* _ASSIGNED TASK_
Turn every line of the material below into a numbered list, skipping blank lines and leaving out the pictures.

Images of plotted data

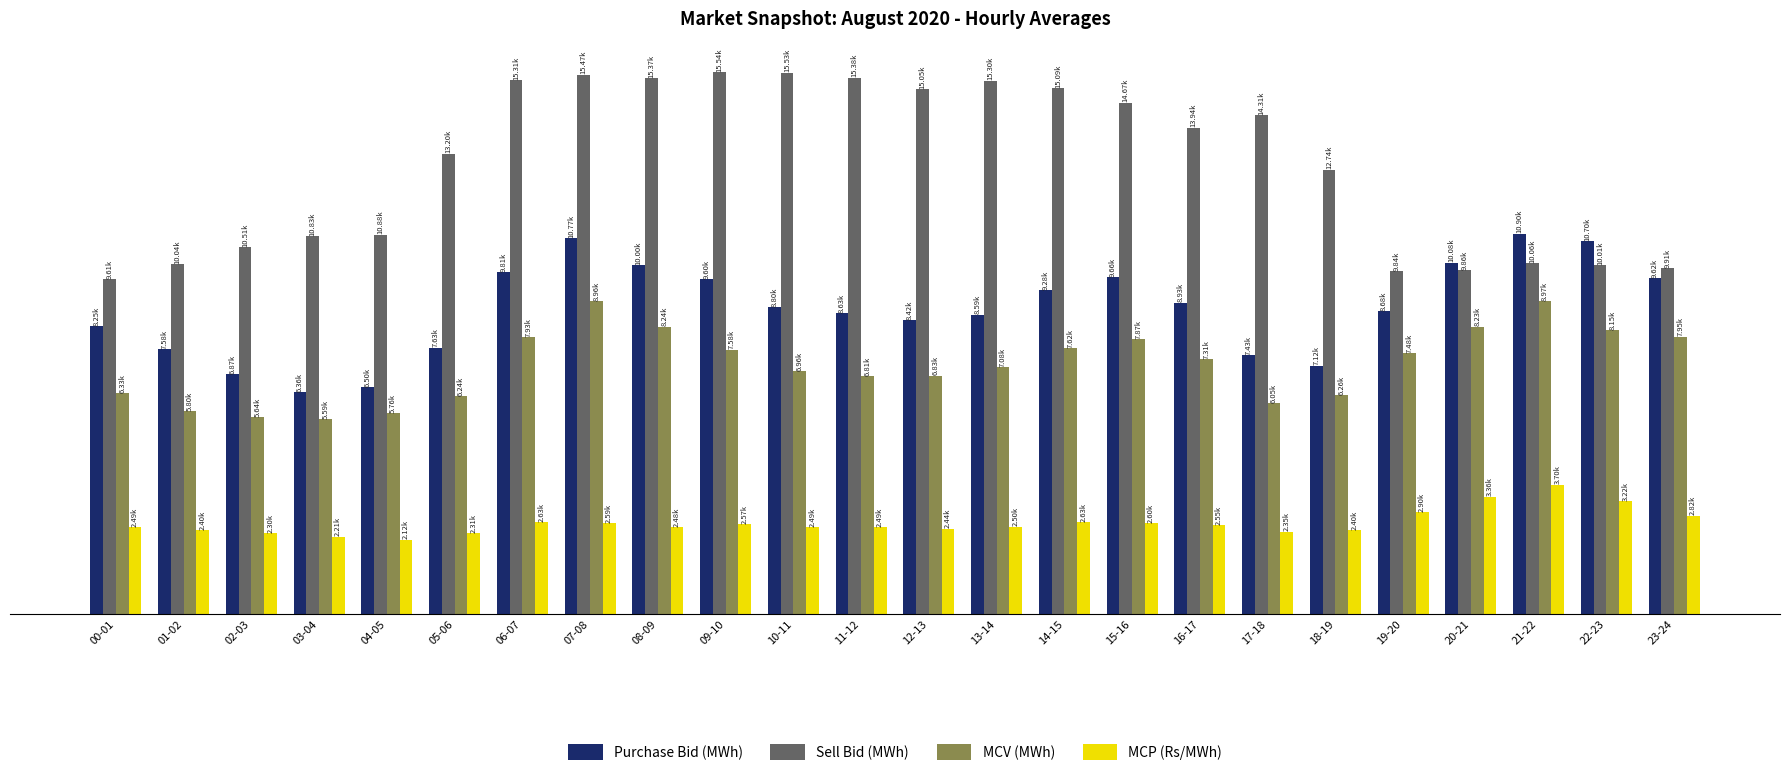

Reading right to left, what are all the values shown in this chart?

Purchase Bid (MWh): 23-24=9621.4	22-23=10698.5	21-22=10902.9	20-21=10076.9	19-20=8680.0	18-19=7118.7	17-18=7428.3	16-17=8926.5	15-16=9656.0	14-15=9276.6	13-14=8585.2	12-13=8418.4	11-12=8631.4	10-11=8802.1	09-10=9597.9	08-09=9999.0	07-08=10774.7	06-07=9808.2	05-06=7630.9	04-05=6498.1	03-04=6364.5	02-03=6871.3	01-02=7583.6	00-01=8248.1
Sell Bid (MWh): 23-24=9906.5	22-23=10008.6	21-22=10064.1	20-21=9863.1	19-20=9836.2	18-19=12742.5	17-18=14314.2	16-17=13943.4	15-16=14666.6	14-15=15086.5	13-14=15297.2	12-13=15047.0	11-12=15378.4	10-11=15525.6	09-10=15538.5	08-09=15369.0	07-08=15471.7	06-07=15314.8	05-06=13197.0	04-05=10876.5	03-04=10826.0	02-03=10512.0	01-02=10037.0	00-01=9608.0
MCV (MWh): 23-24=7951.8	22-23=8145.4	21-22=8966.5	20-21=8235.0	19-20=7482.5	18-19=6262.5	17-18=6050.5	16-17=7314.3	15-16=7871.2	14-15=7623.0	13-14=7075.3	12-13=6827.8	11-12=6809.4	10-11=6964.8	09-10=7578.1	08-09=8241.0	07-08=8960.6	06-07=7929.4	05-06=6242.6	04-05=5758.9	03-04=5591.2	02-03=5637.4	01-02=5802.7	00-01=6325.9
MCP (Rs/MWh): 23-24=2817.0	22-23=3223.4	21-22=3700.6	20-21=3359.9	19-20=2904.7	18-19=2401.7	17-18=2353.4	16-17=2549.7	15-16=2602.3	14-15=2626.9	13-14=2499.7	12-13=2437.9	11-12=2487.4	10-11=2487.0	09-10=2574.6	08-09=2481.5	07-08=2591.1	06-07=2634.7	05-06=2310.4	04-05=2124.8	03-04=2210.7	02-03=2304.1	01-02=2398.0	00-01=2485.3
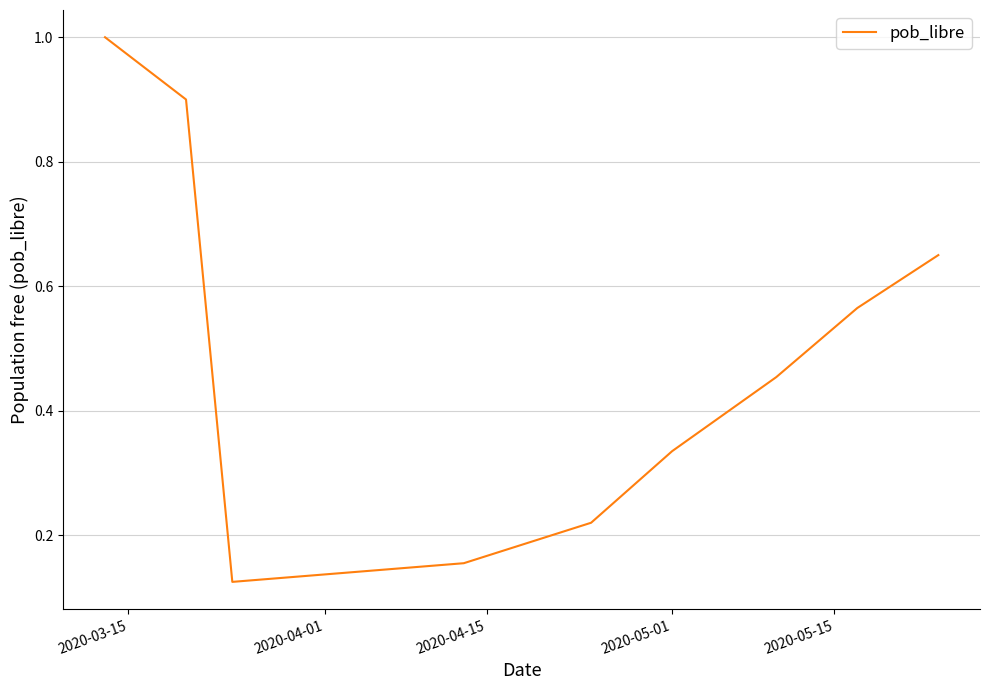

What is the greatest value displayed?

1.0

* _TASK SOLUTION_
1. Reading right to left, what are all the values shown in this chart?
2. Purchase Bid (MWh): 23-24=9621.4	22-23=10698.5	21-22=10902.9	20-21=10076.9	19-20=8680.0	18-19=7118.7	17-18=7428.3	16-17=8926.5	15-16=9656.0	14-15=9276.6	13-14=8585.2	12-13=8418.4	11-12=8631.4	10-11=8802.1	09-10=9597.9	08-09=9999.0	07-08=10774.7	06-07=9808.2	05-06=7630.9	04-05=6498.1	03-04=6364.5	02-03=6871.3	01-02=7583.6	00-01=8248.1
3. Sell Bid (MWh): 23-24=9906.5	22-23=10008.6	21-22=10064.1	20-21=9863.1	19-20=9836.2	18-19=12742.5	17-18=14314.2	16-17=13943.4	15-16=14666.6	14-15=15086.5	13-14=15297.2	12-13=15047.0	11-12=15378.4	10-11=15525.6	09-10=15538.5	08-09=15369.0	07-08=15471.7	06-07=15314.8	05-06=13197.0	04-05=10876.5	03-04=10826.0	02-03=10512.0	01-02=10037.0	00-01=9608.0
4. MCV (MWh): 23-24=7951.8	22-23=8145.4	21-22=8966.5	20-21=8235.0	19-20=7482.5	18-19=6262.5	17-18=6050.5	16-17=7314.3	15-16=7871.2	14-15=7623.0	13-14=7075.3	12-13=6827.8	11-12=6809.4	10-11=6964.8	09-10=7578.1	08-09=8241.0	07-08=8960.6	06-07=7929.4	05-06=6242.6	04-05=5758.9	03-04=5591.2	02-03=5637.4	01-02=5802.7	00-01=6325.9
5. MCP (Rs/MWh): 23-24=2817.0	22-23=3223.4	21-22=3700.6	20-21=3359.9	19-20=2904.7	18-19=2401.7	17-18=2353.4	16-17=2549.7	15-16=2602.3	14-15=2626.9	13-14=2499.7	12-13=2437.9	11-12=2487.4	10-11=2487.0	09-10=2574.6	08-09=2481.5	07-08=2591.1	06-07=2634.7	05-06=2310.4	04-05=2124.8	03-04=2210.7	02-03=2304.1	01-02=2398.0	00-01=2485.3
6. What is the greatest value displayed?
7. 1.0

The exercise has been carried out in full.